→ **Parts of the exercise**:
A: Rewrite the baseball game recap from "In the home" to "through two innings.", replacing "fanned" with "struck out".
B: Continue the baseball game recap from where it stops.

→ **Excerpt provided**:
^^^^^^^^

Obviously shaken, as who wouldn’t be, Gausman walked Russell Martin on four pitches before pulling it together for the moment to fan Justin Smoak. But just like that the Orioles’ early two-run lead was erased, and Estrada headed back to work in much better shape than he had left it after the first inning. Though he gave up a single to Pedro Alvarez with one out, he got through the second inning without allowing a run. On the third out, Darwin Barney made a terrific play to nail Adam Jones, who can still run, at first. Jones had hit a slow roller towards the hole between first and second created by the shift, but Barney raced over and in, covering an amazing amount of ground, to scoop the ball with his glove, and shovel it to first without transferring it to his throwing hand. Barney never seems to make a game appearance in which he doesn’t do something significant to help his team’s cause.

In the home half of the second he contributed again, calmly bunting Kevin Pillar, who had walked leading off, into scoring position. But Gausman then fanned both Bautista and Josh Donaldson to end the inning, despite the fact that he had wild-pitched Pillar to third during the Donaldson at-bat. Ominously, though, for a team that needs its starters to go six innings to bring its triple closer crowd of Brad Brach, Darren O’Day, and Zach Britton into play, Gausman had already thrown 45 pitches through two innings.

On the bright side, though, after stranding Pillar at third, he watched his team-mates even the score in the top of the third inning, without benefit of a base hit, but as a consequence of one of the more bizarre extreme-shift plays we have seen yet this year. With one out, Estrada walked Manny Machado, which in most cases isn’t a bad idea. Especially since Chris Davis then hit a ground ball to first for the second out. But the assist went to Donaldson, playing in a normal second-base position in the shift. Machado hit second with no intention of stopping: the third baseman was behind him, and he was as close to third as shortstop Troy Tulowitzki standing still while Machad had a full head of steam. Russell Martin alertly rushed to third, his responsibility, and the throw from Justin Smoak at first actually beat Machado to the bag, but Martin misplayed it for an error, and the ball trickled toward the plate as Machado roared in with the tying run.

^^^^^^^^

(Saved entries)
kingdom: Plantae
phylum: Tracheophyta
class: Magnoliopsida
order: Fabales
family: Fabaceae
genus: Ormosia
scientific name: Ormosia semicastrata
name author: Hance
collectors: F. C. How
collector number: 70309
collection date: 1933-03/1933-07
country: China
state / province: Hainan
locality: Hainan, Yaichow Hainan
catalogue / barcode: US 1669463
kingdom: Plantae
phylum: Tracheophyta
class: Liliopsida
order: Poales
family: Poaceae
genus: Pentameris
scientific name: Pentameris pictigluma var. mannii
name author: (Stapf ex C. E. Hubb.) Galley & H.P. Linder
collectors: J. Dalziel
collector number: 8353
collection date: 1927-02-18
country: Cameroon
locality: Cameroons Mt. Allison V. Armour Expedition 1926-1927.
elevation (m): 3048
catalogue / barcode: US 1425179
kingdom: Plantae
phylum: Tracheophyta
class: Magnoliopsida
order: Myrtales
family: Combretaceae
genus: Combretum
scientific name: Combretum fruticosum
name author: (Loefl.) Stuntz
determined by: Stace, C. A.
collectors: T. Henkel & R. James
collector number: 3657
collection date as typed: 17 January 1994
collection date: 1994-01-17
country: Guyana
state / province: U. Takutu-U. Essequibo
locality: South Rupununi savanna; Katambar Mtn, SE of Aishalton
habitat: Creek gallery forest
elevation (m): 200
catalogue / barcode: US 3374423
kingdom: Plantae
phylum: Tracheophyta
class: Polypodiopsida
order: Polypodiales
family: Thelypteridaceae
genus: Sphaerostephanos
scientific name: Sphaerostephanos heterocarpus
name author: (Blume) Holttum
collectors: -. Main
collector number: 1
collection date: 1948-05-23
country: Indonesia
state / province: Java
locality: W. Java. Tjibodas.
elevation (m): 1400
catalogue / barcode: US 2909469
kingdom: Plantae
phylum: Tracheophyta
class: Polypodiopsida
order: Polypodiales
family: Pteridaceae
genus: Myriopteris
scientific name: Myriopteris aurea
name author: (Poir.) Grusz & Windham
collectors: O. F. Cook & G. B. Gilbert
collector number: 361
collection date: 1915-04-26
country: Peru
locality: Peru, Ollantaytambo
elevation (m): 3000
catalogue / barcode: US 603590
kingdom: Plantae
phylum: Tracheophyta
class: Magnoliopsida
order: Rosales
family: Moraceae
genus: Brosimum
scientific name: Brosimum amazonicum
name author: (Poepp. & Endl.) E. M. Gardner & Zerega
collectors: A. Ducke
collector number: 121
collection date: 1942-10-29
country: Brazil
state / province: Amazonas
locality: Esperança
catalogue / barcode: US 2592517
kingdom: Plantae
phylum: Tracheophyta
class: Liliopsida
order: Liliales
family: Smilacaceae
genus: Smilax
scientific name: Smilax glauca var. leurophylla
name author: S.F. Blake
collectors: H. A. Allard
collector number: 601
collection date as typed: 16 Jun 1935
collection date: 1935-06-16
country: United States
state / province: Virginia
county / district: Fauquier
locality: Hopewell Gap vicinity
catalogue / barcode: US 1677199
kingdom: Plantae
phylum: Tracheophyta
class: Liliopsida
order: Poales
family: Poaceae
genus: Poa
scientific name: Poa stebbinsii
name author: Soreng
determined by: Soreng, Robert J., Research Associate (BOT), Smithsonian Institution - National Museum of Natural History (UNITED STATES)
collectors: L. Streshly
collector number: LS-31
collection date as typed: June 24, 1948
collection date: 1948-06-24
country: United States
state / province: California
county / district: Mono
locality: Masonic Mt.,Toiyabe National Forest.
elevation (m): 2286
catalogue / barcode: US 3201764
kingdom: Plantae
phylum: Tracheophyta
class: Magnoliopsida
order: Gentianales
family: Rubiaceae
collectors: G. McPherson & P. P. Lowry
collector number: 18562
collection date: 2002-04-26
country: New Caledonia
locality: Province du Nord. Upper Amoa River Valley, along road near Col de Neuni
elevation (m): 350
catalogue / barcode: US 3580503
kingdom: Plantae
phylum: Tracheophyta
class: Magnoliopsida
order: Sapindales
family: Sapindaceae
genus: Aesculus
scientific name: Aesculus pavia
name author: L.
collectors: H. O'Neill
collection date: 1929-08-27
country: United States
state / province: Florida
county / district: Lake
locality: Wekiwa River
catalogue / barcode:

^^^^^^^^

→ **Answers below**:
A:
In the home half of the second he contributed again, calmly bunting Kevin Pillar, who had walked leading off, into scoring position. But Gausman then struck out both Bautista and Josh Donaldson to end the inning, despite the fact that he had wild-pitched Pillar to third during the Donaldson at-bat. Ominously, though, for a team that needs its starters to go six innings to bring its triple closer crowd of Brad Brach, Darren O’Day, and Zach Britton into play, Gausman had already thrown 45 pitches through two innings.

B:
The thing about the shifts being used now is that they create scenarios that have never been envisioned in the development of the hundreds of defensive drills that focus on players’ backing-up responsibilities. On this play, Estrada had to move toward the right side ground ball, which was well out of his reach, and then duck under Smoak’s throw to third. He then correctly improvised covering the plate, but when Martin mishandled the throw from Smoak a second time there was no chance of getting Machado at home. Even Martin can’t really be faulted on the play; normally when a catcher has to cover third it’s because the two left-side infielders are chasing a ball somewhere down the line that got away at third, so he’s facing the direction the ball should be coming from as he runs down the line toward third. In this case, the ball would be coming to him over his right shoulder, unless he had so much time that he could straddle the base and face first. Pretty unlikely, and not surprising that the awkward position would result in an error.

After the bombing in the first, Gausman might have grasped the new life he’d been given by the baseball gods, but he didn’t have the stuff for it today. Immediately after the Orioles tied it at three, the Jays picked him apart in their half of the inning, took the lead at 6-3, and were never headed, though the O’s would make it close. Gausman was skewered by his own leadoff walk, and a costly error by his catcher, Matt Wieters. There must have been a sale on catchers’ errors yesterday.

He opened the inning by walking Encarnacion, and Michael Saunders followed with a really short squib in front of the plate. When Wieters got to it, he hurried his throw, which would have been too late anyway, and fired it down the line into the right-field corner. Saunders was given an infield single, and he ended up on second and Encarnacion on third, with nobody out. Troy Tulowitzki plated Edwin on a grounder to second, moving Saunders to third, a baseball fundamental that our boys have finally started to execute regularly. Russell Martin delivered Saunders with a single to right for the second run, and then advanced to second on a Gausman wild pitch. Smoak moved him to third with a ground ball to second. (This is still a positive at-bat even if you make the second out doing it.) Kevin Pillar singled Martin home with the third run, and Gausman then struck out Darwin Barney to end his night down 6-3, having thrown 79 pitches in only three innings.

The Orioles got one back off Estrada in the fourth on a single, a double, and a run-scoring ground-out to make it 6-4, and there it stood, until the eighth. Vance Worley, occasional starter for Baltimore, came on in the fourth and laid down his calling card to claim a spot in the shaky Baltimore rotation by pitching an extremely effective four innings, shutting the Jays down on one hit and one walk while fanning two.

The thing about the Orioles’ starter going out with the team behind after three innings, is that if their opponents’ starter could manage six innings and turn the lead over to the bullpen at that point, the later inning guys for the other team—us—would be ready to go at the usual time. To his credit, Estrada steadied himself, and, counting the RBI groundout in the fourth, retired the last eight batters he faced, leaving with a line of six innings pitched, three earned runs, five hits, two walks, and six strikeouts on 99 pitches.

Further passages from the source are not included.